> **WHAT IS EXPECTED**
Every line below that holds the word "none" must be listed.

═══ DATA UNDER STUDY

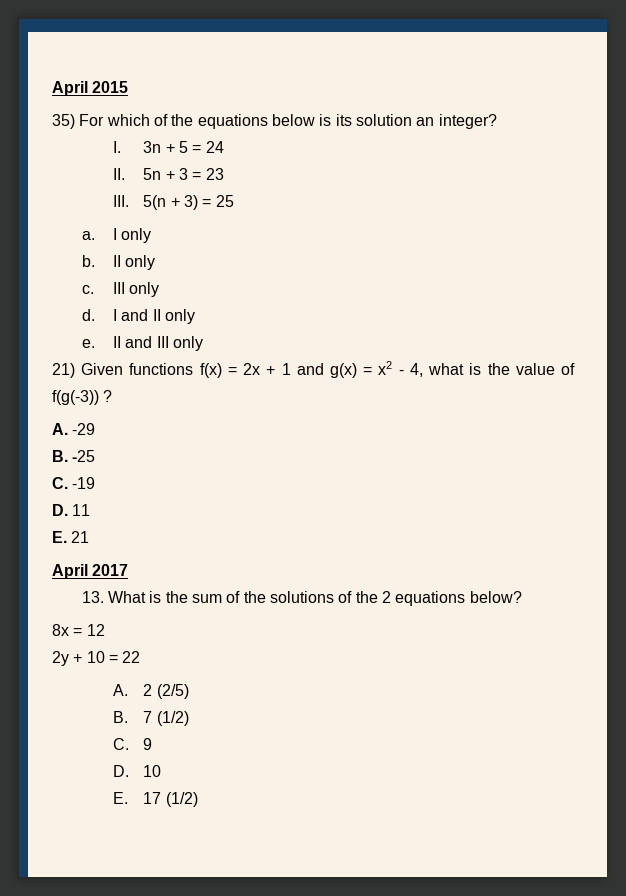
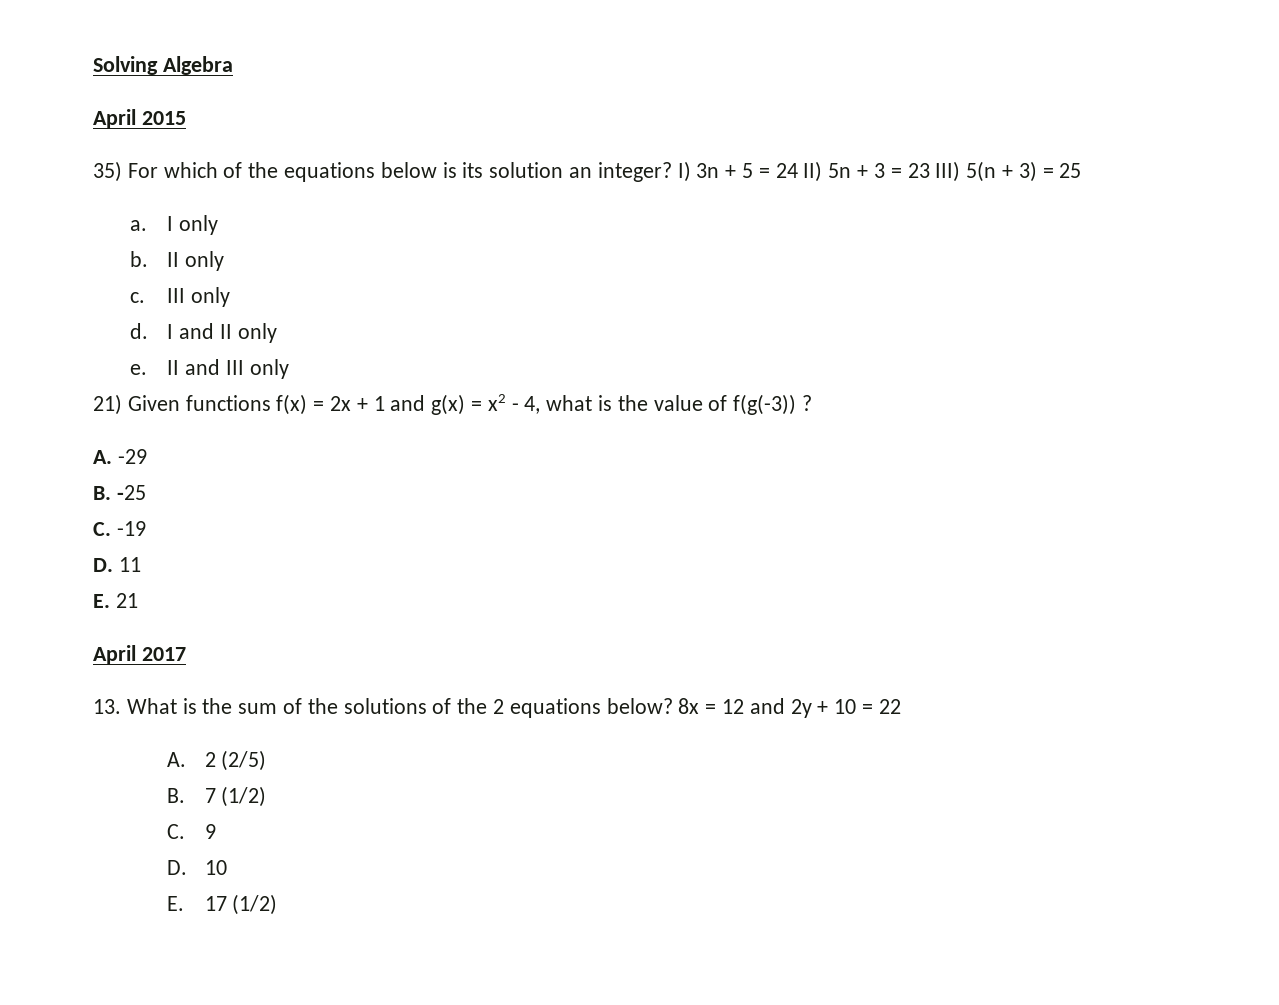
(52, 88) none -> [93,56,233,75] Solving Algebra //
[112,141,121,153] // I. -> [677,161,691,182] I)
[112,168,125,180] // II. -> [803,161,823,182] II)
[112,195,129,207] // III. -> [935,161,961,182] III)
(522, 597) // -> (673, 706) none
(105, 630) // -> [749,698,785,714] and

══════

> **RESULT OF THE TASK**
(52, 88) none -> [93,56,233,75] Solving Algebra //
(522, 597) // -> (673, 706) none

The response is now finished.